Pourtant, nous connaissons et nous répétons à longueur d'année l'injonction du Christ : « Tu aimeras le Seigneur ton Dieu de tout ton
cœur, et avec toute ton âme et avec toute ta force et avec toute ta pensée - et ton prochain comme toi- même » (Luc 10, 27). Pourquoi n'y faisons-nous plus attention ? Serions-nous comme Caïn : fatigués d'être « les gardiens de notre frère » ?
Pourtant nous tous, chrétiens orthodoxes, nous nous sommes convertis un jour à la première partie de ce commandement. C'est non seulement vrai des néo- orthodoxes comme moi – mais de toute âme vivant en ce monde. Même ceux qui sont nés dans la confortable orthodoxie héréditaire commune à l'ensemble de leur peuple d'origine, il a fallu quand même qu'il y ait un moment de leur vie personnelle, intime, où ils ont découvert cela : c'est la seconde naissance de tout serviteur de Dieu, celle qui le fait « sortir du ventre » d'une religion aisée, héritée sans travail particulier, signe même parfois de bienséance sociale - pour entrer violemment dans le Royaume de l'Amour. Qui est un Feu
dévorant, et qui nous a dit qu'il vomissait les tièdes : ce jour-là, pour la
première fois, nous avons com-pris, pris en nous et avec nous, la vérité de cette parole divine, et cela nous a bouleversés. Non ?
Après cette conversion à l'amour fou de Dieu, tout ce qui nous restait à vivre n'était pas de trop (aux yeux de notre cœur) pour essayer de réaliser, de rendre véritable en nous, de porter jusqu'à son accomplissement, avec la Grâce de Dieu, la seconde partie de son commandement essentiel : Tu aimeras ton prochain comme
toi-même.
C'était très difficile, et cette ascèse nous a semblée parfois insurmontable :
comment aimer le bourreau qui a torturé mon ami, mon frère en Algérie, ou massacré nos frères orthodoxes en Serbie, ou crucifié nos prêtres (oui, c'est arrivé, et il n'y a pas longtemps), ou tout simplement
abattu ma vieille voisine pour se payer de la drogue ?
L'homme, notre prochain, nous est in-supportable – comme nous aussi, nous lui sommes insupportables.

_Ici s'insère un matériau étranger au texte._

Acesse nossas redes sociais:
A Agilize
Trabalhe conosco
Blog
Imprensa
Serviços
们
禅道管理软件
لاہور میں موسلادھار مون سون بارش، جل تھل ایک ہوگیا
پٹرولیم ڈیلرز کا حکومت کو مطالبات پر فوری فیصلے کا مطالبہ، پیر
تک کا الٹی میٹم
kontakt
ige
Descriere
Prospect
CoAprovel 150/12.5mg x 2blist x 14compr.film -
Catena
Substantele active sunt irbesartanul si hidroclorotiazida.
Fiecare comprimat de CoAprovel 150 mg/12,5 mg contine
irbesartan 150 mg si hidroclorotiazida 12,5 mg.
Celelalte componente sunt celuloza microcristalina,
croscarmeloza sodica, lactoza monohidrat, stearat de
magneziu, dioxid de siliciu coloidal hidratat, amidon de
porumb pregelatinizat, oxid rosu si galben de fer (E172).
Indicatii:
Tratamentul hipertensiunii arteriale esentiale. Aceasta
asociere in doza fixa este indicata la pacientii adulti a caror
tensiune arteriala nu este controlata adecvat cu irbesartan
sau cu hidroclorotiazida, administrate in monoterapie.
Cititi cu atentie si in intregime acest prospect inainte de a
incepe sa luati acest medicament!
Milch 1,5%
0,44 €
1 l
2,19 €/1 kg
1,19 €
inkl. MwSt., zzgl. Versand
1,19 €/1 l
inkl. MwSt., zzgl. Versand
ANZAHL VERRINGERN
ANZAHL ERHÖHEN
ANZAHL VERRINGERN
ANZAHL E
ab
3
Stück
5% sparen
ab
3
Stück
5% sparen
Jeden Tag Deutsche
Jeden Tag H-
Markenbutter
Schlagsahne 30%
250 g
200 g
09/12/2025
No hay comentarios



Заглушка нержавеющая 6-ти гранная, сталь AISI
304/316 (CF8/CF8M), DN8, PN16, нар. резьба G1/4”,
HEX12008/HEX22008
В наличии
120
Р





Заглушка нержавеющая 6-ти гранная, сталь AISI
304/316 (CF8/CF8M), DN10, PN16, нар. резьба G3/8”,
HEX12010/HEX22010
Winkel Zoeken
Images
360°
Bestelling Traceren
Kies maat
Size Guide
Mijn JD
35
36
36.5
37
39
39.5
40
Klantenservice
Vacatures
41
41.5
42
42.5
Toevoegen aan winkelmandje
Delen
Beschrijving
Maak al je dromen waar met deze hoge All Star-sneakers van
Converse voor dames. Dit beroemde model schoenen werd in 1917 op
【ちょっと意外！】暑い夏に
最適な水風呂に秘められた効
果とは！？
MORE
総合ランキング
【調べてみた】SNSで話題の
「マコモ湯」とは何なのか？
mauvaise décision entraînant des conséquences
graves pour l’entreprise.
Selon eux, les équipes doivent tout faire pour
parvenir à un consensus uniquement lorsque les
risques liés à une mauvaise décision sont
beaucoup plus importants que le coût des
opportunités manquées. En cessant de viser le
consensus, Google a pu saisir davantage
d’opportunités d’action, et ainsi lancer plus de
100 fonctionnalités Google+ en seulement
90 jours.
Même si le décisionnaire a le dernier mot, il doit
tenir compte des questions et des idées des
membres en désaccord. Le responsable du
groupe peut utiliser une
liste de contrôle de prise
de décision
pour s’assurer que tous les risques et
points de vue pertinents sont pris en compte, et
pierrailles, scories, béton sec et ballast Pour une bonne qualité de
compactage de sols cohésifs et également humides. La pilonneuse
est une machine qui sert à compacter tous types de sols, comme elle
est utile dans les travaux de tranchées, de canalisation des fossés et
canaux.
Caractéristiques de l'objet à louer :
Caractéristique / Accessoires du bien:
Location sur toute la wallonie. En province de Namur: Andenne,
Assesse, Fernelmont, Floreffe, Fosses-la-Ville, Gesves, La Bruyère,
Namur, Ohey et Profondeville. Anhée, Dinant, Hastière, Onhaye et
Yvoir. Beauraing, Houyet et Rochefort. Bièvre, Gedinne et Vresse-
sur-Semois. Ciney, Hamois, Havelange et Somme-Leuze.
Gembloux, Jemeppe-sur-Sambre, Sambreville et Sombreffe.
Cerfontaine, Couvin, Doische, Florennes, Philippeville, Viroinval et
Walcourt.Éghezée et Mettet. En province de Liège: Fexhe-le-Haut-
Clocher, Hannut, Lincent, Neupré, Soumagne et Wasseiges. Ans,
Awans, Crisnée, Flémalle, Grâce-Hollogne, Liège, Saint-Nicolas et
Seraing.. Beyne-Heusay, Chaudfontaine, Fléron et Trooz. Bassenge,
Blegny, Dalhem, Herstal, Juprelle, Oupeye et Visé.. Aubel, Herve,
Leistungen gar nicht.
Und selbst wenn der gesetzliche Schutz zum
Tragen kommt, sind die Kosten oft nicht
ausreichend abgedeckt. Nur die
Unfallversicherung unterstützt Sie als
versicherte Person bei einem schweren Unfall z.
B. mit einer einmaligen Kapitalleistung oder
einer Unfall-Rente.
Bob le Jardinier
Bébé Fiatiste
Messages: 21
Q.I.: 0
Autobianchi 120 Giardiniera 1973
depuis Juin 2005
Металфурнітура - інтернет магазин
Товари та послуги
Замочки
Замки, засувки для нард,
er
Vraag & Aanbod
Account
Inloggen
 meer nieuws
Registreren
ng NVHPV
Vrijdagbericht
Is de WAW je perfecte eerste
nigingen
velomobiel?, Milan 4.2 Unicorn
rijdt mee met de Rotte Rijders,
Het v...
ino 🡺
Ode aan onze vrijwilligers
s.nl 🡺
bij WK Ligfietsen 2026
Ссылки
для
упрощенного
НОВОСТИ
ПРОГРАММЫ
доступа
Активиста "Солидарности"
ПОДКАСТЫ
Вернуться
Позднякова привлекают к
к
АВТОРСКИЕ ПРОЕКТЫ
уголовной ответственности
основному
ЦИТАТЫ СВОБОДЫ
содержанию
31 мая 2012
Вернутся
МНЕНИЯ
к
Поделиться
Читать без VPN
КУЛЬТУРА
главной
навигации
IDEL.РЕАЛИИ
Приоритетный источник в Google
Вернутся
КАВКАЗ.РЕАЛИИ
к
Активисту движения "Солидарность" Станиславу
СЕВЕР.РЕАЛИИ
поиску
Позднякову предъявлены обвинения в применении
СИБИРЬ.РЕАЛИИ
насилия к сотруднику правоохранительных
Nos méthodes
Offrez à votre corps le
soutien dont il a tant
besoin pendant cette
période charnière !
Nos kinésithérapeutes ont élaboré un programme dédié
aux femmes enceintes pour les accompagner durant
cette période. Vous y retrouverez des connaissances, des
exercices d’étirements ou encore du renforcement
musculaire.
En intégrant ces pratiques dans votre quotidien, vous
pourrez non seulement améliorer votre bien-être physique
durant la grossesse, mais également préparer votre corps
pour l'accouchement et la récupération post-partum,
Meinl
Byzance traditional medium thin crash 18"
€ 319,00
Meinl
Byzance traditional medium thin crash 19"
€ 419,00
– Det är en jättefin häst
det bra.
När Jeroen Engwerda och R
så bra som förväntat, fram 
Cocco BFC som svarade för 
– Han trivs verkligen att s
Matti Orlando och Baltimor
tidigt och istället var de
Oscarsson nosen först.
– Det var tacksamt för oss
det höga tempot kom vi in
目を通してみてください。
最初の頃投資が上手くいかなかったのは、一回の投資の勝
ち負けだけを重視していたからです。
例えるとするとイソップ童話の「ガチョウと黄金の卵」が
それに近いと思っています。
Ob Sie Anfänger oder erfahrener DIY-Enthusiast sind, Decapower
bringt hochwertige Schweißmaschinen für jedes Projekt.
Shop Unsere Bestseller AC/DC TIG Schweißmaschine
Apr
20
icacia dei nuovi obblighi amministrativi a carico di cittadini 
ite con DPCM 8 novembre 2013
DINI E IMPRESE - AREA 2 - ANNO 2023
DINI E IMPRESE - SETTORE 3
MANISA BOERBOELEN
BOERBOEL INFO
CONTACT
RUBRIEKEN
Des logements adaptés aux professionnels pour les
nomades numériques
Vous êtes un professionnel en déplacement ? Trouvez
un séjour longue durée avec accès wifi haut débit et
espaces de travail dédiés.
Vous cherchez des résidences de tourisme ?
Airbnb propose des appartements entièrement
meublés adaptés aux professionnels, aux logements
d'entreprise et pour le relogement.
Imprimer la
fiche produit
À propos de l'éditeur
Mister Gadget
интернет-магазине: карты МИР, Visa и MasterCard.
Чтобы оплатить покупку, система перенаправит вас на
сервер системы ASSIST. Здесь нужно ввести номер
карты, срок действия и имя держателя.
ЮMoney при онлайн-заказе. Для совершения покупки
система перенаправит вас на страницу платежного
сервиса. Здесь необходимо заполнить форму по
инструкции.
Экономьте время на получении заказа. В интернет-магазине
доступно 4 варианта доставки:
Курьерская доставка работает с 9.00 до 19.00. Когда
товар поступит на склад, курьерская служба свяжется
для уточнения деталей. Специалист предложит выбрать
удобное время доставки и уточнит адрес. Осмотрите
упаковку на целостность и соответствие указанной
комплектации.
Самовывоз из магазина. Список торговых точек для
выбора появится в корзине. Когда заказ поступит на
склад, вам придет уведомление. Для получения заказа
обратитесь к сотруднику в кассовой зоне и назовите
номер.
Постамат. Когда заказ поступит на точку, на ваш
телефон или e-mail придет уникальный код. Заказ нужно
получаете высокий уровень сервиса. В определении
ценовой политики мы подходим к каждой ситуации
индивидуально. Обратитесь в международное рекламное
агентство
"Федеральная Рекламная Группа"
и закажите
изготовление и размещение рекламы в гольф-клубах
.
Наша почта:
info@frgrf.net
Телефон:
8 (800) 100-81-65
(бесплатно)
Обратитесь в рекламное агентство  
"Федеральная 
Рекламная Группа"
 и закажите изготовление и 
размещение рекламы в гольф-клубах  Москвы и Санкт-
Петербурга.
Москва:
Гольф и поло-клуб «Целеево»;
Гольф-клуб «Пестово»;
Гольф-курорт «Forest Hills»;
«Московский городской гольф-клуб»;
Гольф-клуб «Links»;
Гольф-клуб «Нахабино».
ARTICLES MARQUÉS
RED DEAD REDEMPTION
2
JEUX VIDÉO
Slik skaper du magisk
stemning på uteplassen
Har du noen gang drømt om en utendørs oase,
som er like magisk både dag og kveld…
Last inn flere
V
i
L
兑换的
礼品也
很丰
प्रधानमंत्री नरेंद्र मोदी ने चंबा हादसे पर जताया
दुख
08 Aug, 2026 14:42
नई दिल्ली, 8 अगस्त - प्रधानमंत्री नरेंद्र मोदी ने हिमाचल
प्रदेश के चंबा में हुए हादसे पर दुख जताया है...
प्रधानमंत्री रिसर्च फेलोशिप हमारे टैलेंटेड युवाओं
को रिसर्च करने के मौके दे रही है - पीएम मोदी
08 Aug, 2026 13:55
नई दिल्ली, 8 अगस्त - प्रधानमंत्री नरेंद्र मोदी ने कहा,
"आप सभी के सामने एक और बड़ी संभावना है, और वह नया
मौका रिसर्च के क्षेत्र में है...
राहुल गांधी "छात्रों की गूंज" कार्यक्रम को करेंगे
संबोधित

C'est l'une des pires conséquences du péché d'Adam, que les hommes aient peur les uns des autres, et horreur les uns des autres, et se
méprisent les uns les autres. Comme Adam a immédiatement rejeté le
péché qui était entré en lui sur « la femme que Dieu lui avait donnée », c'est à dire sur son prochain (la seule à l'époque !) nous aussi nous rejetons immédiatement, à la première douleur que nous éprouvons, tout le mal sur notre prochain.
Certains groupes de chrétiens ont même poussé cela jusqu'à changer les termes du Notre Père, pour demander qu'Il les délivre du mal.
Ce faisant, ils ont complètement occulté la racine même de ce mal, qui
est Satan. Et peu à peu, ils sont parvenus à oublier jusqu'à l'existence de Satan.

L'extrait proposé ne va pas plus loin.